Wie das LG zutreffend ausgeführt habe, erfasse der Gebührentatbestand gem. Vorbem. 4 Abs. 2 VV alle nach Revisionseinlegung vom Rechtsanwalt erbrachten Tätigkeiten, mithin auch die anwaltliche Prüfung und Beratung des Angeklagten über die konkreten Möglichkeiten und Erfolgsaussichten der Revision, und die Frage, ob das Revisionsverfahren durchgeführt oder das Rechtsmittel zurückgenommen werden solle, wohingegen nur völlig überflüssige, bedeutungslose und ersichtlich allein zur Auslösung des Gebührentatbestandes veranlasste Prozesshandlungen und ein rein rechtsmissbräuchliches Verhalten ausscheiden und für die Erfüllung des Gebührentatbestandes nicht ausreichen (vgl.
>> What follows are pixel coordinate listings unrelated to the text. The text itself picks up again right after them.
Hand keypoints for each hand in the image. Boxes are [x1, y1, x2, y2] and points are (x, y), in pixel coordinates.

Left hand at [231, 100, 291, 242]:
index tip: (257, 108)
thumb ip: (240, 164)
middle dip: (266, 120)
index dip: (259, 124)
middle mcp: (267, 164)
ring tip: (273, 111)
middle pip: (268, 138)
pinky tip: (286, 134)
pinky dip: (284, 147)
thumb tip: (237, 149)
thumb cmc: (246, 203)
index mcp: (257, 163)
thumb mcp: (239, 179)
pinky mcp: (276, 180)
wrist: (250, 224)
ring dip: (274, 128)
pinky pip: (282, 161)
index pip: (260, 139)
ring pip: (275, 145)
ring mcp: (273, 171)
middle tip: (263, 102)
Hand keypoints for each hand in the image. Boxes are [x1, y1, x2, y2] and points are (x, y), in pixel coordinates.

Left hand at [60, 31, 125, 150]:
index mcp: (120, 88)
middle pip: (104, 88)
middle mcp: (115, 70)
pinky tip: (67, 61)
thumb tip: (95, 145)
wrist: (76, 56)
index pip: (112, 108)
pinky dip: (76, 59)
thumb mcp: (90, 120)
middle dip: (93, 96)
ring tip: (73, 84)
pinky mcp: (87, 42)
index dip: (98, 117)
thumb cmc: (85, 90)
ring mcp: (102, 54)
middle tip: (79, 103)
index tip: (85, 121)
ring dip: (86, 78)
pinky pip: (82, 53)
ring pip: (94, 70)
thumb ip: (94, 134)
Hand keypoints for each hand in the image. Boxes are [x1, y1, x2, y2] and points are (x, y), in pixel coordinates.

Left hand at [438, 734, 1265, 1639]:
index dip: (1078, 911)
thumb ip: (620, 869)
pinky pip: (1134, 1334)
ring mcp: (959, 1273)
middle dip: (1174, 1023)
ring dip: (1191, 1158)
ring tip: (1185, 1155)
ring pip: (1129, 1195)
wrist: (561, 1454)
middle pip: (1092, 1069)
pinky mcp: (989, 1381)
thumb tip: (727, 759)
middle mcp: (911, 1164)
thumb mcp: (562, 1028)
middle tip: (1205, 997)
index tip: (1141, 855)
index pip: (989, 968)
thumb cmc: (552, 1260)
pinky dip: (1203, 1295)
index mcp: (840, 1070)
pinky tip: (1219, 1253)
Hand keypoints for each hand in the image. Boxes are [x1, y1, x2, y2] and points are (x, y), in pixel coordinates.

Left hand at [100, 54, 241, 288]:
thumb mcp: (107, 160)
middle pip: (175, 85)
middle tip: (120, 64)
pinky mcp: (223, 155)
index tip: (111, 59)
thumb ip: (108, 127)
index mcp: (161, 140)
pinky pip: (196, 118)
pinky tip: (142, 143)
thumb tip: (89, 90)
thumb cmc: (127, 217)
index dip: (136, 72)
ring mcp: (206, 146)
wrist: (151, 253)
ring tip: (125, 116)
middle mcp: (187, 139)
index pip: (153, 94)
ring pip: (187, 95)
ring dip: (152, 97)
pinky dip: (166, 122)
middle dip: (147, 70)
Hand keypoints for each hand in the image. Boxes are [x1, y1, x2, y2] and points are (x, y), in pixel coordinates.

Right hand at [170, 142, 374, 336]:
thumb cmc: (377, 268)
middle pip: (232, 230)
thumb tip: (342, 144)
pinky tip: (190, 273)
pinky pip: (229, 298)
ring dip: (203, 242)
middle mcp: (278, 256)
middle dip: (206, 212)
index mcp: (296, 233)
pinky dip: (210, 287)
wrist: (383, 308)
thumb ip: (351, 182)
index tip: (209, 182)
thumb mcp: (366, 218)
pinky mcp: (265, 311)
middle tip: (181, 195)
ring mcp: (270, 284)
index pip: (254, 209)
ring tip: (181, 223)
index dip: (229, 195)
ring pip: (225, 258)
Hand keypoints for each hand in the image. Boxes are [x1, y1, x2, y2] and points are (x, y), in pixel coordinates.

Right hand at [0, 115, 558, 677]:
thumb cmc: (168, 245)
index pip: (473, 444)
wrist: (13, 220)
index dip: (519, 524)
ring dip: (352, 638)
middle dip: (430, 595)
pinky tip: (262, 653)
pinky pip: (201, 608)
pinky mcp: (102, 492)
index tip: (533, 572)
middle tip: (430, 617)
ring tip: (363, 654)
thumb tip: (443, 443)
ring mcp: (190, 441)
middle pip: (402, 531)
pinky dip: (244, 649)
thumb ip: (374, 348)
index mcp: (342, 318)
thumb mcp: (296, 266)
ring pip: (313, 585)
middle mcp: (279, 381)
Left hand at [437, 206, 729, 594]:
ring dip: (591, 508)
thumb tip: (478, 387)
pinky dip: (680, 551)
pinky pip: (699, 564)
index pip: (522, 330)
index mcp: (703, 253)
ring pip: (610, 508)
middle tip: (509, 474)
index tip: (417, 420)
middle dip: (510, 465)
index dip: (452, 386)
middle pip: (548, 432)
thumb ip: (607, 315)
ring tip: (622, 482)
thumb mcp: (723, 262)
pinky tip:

OLG Hamm, Beschl. v. 17.8.2006 – 2 Ws 134/06); der insoweit mögliche Missbrauch von Rechtsmitteln, bei dem die anwaltliche Tätigkeit nicht vom Verteidigungswillen getragen wird, sondern allein dem Vergütungsinteresse diene, sei zwar insoweit nicht auszuschließen und könne im Einzelfall auch nur schwer nachweisbar sein, biete jedoch nach dem geltenden Gebührenrecht allein keine geeignete Grundlage, den Vergütungsanspruch bei diesen Fallgestaltungen generell zu versagen (vgl. KG, Beschl. v. 20.1.2009, a.a.O.). Hier habe das LG im Hinblick auf den Verfahrensgang mit Recht keine Anhaltspunkte für ein rechtsmissbräuchliches Vorgehen der Verteidigung gesehen und die geltenden Gebühren – auch der Höhe nach – zutreffend festgesetzt.